He cocks his head and muses before answering; the fish bowl.
A fish bowl that’s only ever been used as a vase; but still. Luckily he’s a much better cleaner than I am, so together our powers combine. It’s soon sparkly and dry and my hands are very little. Together the sphere gets layered and stowed in the fridge. All day we keep looking in on it like expectant parents. Nothing changes much.
Later when it’s dished up there are jokes about the casing, but not many about the contents. The lemon curd has found some very happy friends here.
But the story of us and the curd isn’t over. Despite its heroic contribution to a trifle that’s fed 12, there’s still a stout little jam-jar of goodness in my fridge.
It doesn’t last long.
Over the next couple of days I find myself putting it on lavosh biscuits for a cheeky sneaky snack. It gets spooned into little pastry cases and smeared on fruit toast with ricotta.
Then I realise that there are also four egg whites still languishing in the fridge. A bad day of taking capital letters up and down gets righted with an impromptu experimental souffle.
Egg whites are whisked with three good shakes of caster sugar until they stand like little icebergs. Three tablespoon dollops of lemon curd get folded through, before spooning it into ramekins that have been buttered and dusted with more sugar. The mixture is such a cheerful deckled yellow that I actually think to myself; my that would make such a lovely colour for a nursery wall…
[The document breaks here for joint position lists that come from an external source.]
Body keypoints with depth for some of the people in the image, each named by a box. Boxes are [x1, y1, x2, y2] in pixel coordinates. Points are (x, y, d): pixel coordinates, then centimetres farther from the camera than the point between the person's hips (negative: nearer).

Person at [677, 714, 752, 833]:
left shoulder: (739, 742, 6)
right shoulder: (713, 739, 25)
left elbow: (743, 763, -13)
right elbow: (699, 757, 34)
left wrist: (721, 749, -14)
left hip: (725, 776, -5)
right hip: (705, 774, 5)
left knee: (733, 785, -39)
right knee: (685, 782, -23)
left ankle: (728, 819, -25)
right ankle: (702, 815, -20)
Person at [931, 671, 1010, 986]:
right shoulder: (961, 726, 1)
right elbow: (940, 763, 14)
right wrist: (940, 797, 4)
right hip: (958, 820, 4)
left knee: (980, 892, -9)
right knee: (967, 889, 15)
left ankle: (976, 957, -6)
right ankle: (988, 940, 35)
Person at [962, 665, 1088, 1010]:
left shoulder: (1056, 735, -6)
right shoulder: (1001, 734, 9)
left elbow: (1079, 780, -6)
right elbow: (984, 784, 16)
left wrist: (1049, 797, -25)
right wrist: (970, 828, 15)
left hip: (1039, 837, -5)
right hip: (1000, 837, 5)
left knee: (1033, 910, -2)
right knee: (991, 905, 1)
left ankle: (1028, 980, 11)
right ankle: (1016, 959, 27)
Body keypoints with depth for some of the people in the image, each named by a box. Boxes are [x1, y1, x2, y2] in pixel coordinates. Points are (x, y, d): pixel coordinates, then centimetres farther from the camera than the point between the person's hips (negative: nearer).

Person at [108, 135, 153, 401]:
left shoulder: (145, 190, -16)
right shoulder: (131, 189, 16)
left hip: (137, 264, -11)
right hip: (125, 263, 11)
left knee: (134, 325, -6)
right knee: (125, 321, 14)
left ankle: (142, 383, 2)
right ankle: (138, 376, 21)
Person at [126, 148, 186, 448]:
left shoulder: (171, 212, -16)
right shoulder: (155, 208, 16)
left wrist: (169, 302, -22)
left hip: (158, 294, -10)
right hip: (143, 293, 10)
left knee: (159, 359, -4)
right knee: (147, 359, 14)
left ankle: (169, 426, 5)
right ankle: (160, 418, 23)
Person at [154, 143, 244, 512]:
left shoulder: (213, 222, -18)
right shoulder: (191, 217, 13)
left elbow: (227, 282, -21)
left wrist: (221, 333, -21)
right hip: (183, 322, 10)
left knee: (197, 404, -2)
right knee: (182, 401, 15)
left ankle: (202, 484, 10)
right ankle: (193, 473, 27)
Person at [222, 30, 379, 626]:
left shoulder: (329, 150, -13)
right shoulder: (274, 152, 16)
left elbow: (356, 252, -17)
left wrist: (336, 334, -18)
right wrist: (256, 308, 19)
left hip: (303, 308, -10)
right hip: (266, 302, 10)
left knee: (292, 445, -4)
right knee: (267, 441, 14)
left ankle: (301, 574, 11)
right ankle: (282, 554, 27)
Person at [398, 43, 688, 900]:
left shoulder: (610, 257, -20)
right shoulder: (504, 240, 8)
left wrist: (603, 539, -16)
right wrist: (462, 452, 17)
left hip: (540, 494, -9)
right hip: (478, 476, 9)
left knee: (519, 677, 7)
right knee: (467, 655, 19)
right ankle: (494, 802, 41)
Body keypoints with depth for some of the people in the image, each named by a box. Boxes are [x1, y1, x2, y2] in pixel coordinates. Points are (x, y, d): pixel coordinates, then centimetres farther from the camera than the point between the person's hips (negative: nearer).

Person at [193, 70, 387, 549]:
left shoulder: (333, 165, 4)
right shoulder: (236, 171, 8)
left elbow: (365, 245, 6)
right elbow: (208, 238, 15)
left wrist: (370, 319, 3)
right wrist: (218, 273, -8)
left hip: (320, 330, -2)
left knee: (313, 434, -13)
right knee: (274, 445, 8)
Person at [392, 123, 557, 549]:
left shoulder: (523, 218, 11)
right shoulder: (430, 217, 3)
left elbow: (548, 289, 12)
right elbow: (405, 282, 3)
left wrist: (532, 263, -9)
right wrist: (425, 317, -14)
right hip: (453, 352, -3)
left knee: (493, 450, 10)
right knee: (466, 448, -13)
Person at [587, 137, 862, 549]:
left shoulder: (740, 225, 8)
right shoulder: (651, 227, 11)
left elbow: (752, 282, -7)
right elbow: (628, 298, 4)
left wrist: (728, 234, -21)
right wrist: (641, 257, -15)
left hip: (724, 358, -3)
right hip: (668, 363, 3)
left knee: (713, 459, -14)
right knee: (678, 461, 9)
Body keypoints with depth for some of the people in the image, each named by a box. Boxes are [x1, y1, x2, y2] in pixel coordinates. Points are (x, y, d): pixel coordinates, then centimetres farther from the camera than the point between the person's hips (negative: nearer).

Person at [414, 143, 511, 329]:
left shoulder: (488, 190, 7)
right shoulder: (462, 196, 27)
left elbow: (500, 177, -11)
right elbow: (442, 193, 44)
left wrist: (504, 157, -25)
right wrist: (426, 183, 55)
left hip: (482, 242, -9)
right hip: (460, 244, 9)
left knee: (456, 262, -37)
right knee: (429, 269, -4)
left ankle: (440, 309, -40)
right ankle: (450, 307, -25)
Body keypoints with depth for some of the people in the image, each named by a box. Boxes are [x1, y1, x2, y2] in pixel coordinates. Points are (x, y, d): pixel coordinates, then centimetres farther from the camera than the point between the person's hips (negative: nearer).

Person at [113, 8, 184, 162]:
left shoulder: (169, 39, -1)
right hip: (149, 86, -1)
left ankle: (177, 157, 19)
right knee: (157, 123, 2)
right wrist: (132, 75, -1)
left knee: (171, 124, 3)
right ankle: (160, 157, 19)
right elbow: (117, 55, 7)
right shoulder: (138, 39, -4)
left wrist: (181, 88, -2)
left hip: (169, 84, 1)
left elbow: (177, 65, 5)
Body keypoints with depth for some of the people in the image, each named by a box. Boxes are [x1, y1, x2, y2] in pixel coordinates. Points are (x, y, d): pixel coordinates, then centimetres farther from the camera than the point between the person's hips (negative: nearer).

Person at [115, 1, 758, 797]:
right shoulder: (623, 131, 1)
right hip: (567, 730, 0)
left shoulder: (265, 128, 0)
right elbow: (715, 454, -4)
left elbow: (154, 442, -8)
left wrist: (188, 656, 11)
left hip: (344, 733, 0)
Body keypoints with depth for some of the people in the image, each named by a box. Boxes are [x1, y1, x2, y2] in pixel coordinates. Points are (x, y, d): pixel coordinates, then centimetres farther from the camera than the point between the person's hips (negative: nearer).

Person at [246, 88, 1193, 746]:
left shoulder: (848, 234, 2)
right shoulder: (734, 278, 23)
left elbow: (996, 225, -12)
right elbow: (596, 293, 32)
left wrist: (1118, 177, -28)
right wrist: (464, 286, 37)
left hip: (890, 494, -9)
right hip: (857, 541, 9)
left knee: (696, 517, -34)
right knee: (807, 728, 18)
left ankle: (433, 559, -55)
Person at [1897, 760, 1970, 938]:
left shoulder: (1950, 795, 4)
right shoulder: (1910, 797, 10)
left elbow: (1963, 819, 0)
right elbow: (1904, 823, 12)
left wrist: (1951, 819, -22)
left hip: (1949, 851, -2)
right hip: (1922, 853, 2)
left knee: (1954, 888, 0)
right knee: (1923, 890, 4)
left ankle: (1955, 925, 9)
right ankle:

The souffles to be then find their way into the fridge for the time it takes us to watch an episode of Mad Men and eat a roast chicken salad.
From there they get shuffled into an 180 degree oven for about 12 minutes, then they get hit with a scoop of vanilla icecream and a squirt of raspberry sauce.
They’re a little more marshmallow than your traditional souffle, but they’re so much fun we’ve had them twice more.
And now the jar is almost empty.
And while there’s no need to be thinking about colour schemes nursery walls (there are a few more trips on the spreadsheet to be done first), my pants are tighter than they used to be.
So, in defiance I’ve put the pastry cases in the freezer and pulled my sneakers out of the cupboard.
Our lemon curd days have come to an end.